Anyway, this time around it seems like the problem is the disk, not the controller. We could force kick the disk out of the array, it's probably useless anyways.

Mentioned in SAL (#wikimedia-operations) [2017-01-24T09:53:17Z] <akosiaris> mark /dev/sdb as faulty on md devices on bast3001 T154603

Forced the disk as failed. I suppose we should schedule a replacement. In the meantime bast3001 will work at reduced redundancy, which is fine given we got another 3 bast boxes

jcrespo removed akosiaris as the assignee of this task.Feb 21 2017, 8:42 AM
jcrespo added a subscriber: jcrespo.

I arrived here through cronspam, added T156506 as a subtask (meaning it depends on, it is obviously not a subtask) so others do not lose time next time.

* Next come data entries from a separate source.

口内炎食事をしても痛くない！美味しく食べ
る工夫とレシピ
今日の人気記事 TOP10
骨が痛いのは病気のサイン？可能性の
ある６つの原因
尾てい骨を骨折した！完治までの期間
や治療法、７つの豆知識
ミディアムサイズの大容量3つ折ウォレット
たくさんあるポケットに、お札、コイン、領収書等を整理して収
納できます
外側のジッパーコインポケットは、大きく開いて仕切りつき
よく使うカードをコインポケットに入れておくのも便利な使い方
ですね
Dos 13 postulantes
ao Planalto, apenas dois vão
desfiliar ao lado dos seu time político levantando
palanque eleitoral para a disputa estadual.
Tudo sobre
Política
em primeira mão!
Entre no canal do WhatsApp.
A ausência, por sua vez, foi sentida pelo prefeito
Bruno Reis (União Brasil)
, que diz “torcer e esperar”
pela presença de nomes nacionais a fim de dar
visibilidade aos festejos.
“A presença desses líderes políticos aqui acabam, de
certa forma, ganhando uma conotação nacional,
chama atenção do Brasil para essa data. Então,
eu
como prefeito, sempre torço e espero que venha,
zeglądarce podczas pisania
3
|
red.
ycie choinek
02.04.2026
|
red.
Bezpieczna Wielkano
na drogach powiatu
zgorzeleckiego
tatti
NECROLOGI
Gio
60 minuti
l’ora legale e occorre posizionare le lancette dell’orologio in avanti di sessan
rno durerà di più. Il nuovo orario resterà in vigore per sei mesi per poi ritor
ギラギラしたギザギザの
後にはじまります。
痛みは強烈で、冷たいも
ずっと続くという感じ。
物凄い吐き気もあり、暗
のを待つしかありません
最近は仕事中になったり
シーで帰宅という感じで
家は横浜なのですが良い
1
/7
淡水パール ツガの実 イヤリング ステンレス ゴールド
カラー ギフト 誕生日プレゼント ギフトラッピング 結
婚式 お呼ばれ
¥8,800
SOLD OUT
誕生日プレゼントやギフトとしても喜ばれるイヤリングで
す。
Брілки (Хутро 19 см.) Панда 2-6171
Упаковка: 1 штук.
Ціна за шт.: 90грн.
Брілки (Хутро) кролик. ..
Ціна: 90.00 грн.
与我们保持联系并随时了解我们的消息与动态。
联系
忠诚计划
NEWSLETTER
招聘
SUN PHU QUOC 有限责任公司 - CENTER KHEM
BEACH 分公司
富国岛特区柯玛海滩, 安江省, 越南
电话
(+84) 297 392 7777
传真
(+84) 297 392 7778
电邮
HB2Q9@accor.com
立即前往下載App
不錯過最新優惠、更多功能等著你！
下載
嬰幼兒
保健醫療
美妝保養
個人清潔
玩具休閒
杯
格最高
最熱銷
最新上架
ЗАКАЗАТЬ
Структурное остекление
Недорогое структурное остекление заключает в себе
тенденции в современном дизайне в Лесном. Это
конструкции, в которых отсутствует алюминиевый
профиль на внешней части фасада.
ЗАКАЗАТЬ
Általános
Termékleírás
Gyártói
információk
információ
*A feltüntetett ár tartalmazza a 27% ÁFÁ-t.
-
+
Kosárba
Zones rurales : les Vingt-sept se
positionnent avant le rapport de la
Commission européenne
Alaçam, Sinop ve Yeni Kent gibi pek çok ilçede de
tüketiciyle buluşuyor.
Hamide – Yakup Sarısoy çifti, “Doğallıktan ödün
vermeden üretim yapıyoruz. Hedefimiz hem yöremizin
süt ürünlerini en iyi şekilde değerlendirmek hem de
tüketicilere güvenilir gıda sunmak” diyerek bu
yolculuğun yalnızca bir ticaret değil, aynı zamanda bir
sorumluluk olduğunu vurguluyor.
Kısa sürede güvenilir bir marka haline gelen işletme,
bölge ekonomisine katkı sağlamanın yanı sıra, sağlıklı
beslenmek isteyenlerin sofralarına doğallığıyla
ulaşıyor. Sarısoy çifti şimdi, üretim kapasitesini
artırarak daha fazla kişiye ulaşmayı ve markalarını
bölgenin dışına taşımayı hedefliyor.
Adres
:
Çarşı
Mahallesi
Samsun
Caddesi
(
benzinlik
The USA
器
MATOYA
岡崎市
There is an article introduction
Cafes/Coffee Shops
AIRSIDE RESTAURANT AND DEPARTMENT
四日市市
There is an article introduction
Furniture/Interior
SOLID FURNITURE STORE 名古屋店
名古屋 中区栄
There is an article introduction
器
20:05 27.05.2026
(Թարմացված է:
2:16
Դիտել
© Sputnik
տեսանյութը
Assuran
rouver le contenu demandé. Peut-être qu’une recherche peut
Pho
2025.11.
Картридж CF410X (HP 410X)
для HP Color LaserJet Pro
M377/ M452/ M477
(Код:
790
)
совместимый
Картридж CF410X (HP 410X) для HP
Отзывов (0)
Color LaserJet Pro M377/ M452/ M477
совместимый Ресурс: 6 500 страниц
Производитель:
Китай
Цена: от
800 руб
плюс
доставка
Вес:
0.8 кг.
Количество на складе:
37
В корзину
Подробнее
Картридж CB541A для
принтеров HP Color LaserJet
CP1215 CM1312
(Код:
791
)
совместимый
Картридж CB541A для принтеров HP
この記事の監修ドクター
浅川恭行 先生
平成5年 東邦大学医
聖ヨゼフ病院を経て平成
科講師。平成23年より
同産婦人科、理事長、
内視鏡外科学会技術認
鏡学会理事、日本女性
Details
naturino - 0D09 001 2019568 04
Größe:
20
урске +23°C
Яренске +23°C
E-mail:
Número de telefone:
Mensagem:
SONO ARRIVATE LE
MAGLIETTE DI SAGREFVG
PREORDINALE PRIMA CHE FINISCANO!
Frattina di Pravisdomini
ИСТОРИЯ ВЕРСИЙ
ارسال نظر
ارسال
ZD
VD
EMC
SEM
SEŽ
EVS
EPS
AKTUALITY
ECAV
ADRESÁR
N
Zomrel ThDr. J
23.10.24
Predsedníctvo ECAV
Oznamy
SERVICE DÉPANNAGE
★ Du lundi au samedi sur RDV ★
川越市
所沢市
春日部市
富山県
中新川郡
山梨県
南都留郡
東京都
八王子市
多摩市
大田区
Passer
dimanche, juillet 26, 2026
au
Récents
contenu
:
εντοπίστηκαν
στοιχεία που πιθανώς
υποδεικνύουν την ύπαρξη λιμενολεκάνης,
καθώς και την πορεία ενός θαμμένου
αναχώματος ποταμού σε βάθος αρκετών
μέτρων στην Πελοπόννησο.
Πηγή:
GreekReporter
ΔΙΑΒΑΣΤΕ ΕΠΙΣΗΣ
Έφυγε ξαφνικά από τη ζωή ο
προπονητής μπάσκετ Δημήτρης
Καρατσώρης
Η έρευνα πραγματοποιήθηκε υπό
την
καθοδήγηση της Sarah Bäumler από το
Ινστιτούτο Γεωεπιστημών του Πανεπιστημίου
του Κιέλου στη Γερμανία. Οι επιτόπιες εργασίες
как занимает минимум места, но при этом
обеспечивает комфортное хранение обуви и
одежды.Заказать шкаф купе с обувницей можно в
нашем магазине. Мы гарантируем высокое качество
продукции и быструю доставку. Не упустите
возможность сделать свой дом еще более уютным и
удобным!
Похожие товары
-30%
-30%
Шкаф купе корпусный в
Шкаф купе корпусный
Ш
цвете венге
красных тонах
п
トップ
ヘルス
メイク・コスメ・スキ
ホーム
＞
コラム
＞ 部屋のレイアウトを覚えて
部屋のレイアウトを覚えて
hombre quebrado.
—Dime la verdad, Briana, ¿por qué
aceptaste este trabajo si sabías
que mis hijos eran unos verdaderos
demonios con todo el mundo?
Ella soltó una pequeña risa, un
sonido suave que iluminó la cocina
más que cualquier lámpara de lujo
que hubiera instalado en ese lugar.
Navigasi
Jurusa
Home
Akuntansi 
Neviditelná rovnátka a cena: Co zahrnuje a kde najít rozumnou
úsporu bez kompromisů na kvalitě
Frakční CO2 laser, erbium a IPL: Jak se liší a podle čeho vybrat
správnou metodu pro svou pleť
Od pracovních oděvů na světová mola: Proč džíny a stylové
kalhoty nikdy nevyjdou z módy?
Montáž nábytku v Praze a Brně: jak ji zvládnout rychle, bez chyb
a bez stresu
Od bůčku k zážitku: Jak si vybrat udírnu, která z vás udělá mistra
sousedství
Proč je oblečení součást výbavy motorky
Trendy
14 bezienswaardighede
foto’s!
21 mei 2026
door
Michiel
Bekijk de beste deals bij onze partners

ema triaged this task as Normal priority.Feb 27 2017, 1:41 PM
Dzahn raised the priority of this task from Normal to High.Mar 2 2017, 9:39 PM

This has been replaced by bast3002 (T156506) and there is now a decom task at T159480. After decom is finished this can be closed too.

Dzahn lowered the priority of this task from High to Low.Mar 2 2017, 9:39 PM
Dzahn closed this task as Declined.Mar 6 2017, 10:25 PM

declined. we shut down bast3001 and replaced it with bast3002 and this hardware will be removed eventually.